Para completar essa semana projetada pelo capeta, uma das aulas contou com a participação de quem? Também não precisa responder. Era uma prática sobre a dança do acasalamento. Tínhamos visto a teoria, agora era a vez de testar pela primeira vez. Então aquele velho me traz a gorda. Não quero fazer a dança do acasalamento com ela. Depois não me reclamem que não sei fazer direito, olhem com quem foi minha iniciação.

É sério, não aguento mais. Quero mandar esses dois direto pro inferno. Passar um tempo dentro de uma televisão de cachorro para ver como é bom. Juro que não é preconceito ou algo do gênero.
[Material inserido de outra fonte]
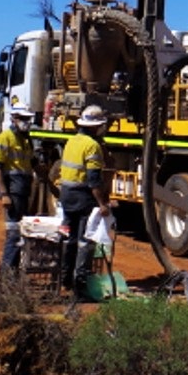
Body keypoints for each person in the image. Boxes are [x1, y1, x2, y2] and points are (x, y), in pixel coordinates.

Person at [59, 104, 111, 300]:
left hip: (66, 195)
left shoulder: (71, 141)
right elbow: (94, 179)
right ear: (96, 126)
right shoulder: (92, 146)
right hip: (82, 197)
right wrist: (102, 204)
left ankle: (65, 281)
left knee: (69, 240)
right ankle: (80, 289)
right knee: (84, 243)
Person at [0, 107, 37, 274]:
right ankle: (6, 275)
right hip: (12, 191)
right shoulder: (4, 138)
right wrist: (4, 194)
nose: (27, 122)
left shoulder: (26, 140)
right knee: (13, 234)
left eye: (28, 119)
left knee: (21, 233)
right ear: (14, 118)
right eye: (23, 118)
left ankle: (14, 272)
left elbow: (31, 162)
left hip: (23, 190)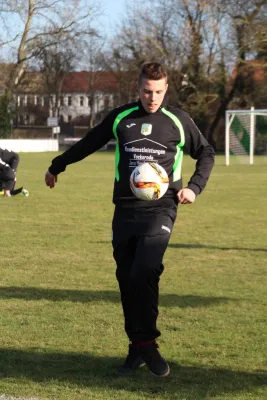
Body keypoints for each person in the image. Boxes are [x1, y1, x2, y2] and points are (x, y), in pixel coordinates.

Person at [45, 62, 215, 377]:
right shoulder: (122, 118)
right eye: (148, 91)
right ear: (137, 88)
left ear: (167, 89)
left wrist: (194, 187)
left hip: (161, 209)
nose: (153, 98)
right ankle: (136, 348)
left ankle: (148, 343)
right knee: (127, 278)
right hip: (124, 210)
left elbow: (206, 152)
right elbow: (89, 142)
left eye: (159, 92)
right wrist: (57, 165)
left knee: (145, 270)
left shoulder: (177, 121)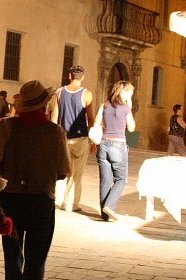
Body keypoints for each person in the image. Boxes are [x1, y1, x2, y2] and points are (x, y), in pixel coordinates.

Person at [0, 81, 70, 280]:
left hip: (11, 199)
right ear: (44, 105)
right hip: (40, 201)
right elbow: (63, 171)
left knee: (12, 252)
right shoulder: (54, 132)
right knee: (36, 261)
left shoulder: (5, 126)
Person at [49, 64, 94, 212]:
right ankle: (70, 204)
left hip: (62, 137)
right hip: (80, 138)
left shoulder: (60, 92)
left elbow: (54, 116)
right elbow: (91, 118)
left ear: (69, 75)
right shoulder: (87, 94)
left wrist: (53, 136)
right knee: (76, 173)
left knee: (60, 170)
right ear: (83, 77)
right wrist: (93, 140)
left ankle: (57, 199)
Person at [95, 80, 136, 221]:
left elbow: (96, 122)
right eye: (130, 93)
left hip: (103, 144)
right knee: (121, 179)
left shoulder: (104, 105)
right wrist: (129, 108)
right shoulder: (125, 108)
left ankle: (104, 214)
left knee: (105, 180)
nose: (131, 96)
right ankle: (110, 206)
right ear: (123, 92)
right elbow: (131, 128)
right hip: (118, 146)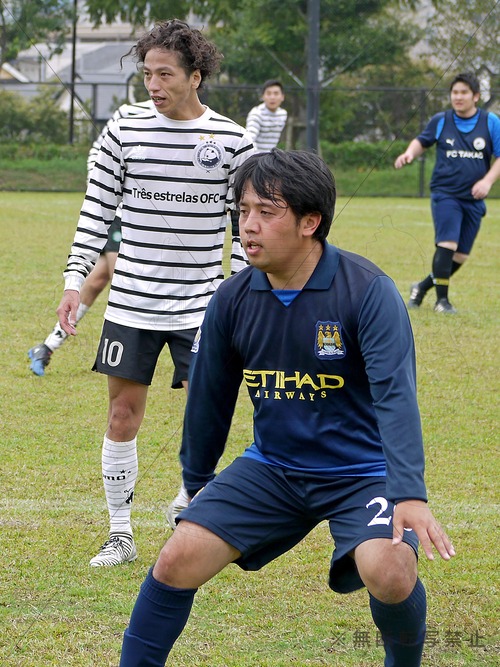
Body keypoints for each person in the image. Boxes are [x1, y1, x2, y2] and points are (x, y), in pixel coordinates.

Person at [119, 149, 455, 667]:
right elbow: (210, 396)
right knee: (176, 559)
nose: (247, 226)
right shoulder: (232, 298)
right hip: (273, 468)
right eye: (243, 210)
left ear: (310, 222)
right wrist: (196, 478)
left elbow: (395, 396)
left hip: (362, 474)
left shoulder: (368, 292)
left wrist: (408, 493)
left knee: (390, 571)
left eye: (266, 212)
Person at [56, 19, 254, 567]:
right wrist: (75, 282)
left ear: (196, 76)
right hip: (132, 304)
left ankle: (189, 502)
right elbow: (95, 213)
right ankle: (120, 535)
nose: (154, 85)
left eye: (165, 74)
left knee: (204, 412)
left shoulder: (234, 141)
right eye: (147, 74)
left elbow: (245, 230)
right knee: (122, 416)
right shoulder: (122, 131)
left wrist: (235, 295)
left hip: (203, 306)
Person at [27, 100, 155, 376]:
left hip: (147, 223)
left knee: (97, 280)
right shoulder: (129, 112)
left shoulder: (188, 120)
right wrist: (103, 192)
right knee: (120, 272)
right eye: (150, 73)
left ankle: (46, 347)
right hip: (119, 215)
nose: (156, 83)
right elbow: (97, 151)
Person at [395, 71, 500, 314]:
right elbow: (421, 141)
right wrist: (410, 153)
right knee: (447, 244)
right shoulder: (441, 120)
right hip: (446, 194)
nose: (458, 97)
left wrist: (487, 181)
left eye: (464, 92)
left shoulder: (490, 122)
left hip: (474, 198)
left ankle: (420, 287)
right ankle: (442, 301)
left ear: (476, 96)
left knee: (460, 255)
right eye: (454, 92)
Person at [245, 79, 287, 151]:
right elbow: (249, 141)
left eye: (276, 93)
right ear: (263, 96)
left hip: (271, 158)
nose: (272, 97)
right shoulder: (256, 113)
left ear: (282, 97)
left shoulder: (283, 114)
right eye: (268, 93)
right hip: (256, 159)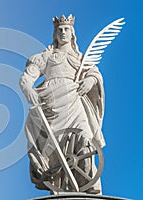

Não é! É pós-conceito. Desafio qualquer um a se encantar pelo velho ou por aquela gorda. Ou melhor, queria ver alguém precisar fazer a dança do acasalamento na presença de um dos dois.

Para piorar a semana, só faltava chover. Não contente em acabar com o restinho do meu humor, São Pedro mandou granizo. Quando começou o barulho no telhado, um pintinho gritou: “Está chovendo granito”. Na hora até ri, mas agora acredito nele. As pedras de gelo foram tão grandes e pesadas que pareciam granito.

Para aumentar meu bom humor, caiu uma pedra em cima do telhado e fez um furo no teto do meu poleiro. Agora tem uma goteira infernal em cima da minha cama, vou precisar mudar de lugar. Espero que tenha um lugar bom para dormir.

Deixa eu ver onde tem um lugar vazio. Tem um ninho só com uma galinha por ali. Vou me dar bem essa noite. Passar o tempo todo grudado com uma galinha, vai ser ótimo! É só fazer ela dar uma chegadinha para lá…

Ah não! É perseguição, não tem condições. Por que o último lugar para dormir é ao lado da gorda?


Vou desativar meu antigo blog, o “Memórias de um frango”. Para isso, vou resgatar as crônicas que estavam postadas lá, dar uma repaginada e trazer para cá. Aos poucos a personalidade do frango foi se moldando e ele ganhou alguns contornos mais nítidos para mim. O primeiro, ele detesta o galo velho. Segundo, ele também detesta a galinha gorda. Lógico, tem muito de machismo arraigado aí, que tentei aliviar com o passar do tempo. O Frango é uma sátira, uma piada. E ele sempre se dá mal. Isso atenua ele.